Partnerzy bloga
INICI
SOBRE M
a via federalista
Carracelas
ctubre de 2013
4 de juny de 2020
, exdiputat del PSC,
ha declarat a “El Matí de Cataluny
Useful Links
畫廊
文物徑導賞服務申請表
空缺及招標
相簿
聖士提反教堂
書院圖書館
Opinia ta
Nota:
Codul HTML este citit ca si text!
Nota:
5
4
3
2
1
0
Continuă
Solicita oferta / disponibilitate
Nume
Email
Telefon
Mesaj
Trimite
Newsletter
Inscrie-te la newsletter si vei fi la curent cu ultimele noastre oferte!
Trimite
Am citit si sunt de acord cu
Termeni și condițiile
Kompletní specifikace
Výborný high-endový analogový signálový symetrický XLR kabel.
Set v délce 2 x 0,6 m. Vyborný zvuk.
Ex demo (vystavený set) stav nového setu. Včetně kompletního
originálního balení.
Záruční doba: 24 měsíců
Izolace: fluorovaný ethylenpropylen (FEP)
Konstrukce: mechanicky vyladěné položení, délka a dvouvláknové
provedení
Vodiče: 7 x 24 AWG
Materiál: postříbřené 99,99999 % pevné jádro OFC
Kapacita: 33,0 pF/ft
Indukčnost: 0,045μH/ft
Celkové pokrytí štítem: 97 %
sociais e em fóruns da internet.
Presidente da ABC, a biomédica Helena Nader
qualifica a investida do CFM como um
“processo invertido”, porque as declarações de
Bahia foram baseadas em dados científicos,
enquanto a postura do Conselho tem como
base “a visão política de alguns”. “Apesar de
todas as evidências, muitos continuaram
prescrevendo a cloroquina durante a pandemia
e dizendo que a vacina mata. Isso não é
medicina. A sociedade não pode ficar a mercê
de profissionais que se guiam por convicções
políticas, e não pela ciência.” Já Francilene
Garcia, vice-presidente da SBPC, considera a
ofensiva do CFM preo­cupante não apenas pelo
★ ★ ★ ★ ★
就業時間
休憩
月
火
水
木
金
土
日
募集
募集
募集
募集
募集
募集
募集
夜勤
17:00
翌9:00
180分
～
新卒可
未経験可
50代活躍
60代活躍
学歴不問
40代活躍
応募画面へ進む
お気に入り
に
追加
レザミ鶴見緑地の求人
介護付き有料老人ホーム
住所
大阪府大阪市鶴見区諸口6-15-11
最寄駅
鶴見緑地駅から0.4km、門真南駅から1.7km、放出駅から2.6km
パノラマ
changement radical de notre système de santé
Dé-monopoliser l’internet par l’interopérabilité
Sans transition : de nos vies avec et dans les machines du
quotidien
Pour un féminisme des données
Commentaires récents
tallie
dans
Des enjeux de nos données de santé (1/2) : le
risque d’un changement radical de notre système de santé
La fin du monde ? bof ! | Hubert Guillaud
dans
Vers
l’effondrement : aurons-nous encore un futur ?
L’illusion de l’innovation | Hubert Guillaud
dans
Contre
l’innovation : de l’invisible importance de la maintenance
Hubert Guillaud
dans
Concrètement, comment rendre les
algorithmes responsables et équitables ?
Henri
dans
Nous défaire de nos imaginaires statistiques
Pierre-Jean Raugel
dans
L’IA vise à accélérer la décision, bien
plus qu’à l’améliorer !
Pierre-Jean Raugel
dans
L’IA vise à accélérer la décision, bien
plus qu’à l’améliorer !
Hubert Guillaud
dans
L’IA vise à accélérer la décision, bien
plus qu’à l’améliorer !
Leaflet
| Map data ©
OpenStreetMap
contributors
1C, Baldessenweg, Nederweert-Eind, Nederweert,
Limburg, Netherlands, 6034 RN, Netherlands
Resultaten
★ ★ ★ ★ ★
▶ **EXERCISE DESCRIPTION**: Out of the material above, output word for word the line with "e dizendo que a vacina mata. Isso não é", the line with "ofensiva do CFM preo­cupante não apenas pelo", and all lines between them, with nothing else.

▶ **TASK RESPONSE**:
e dizendo que a vacina mata. Isso não é
medicina. A sociedade não pode ficar a mercê
de profissionais que se guiam por convicções
políticas, e não pela ciência.” Já Francilene
Garcia, vice-presidente da SBPC, considera a
ofensiva do CFM preo­cupante não apenas pelo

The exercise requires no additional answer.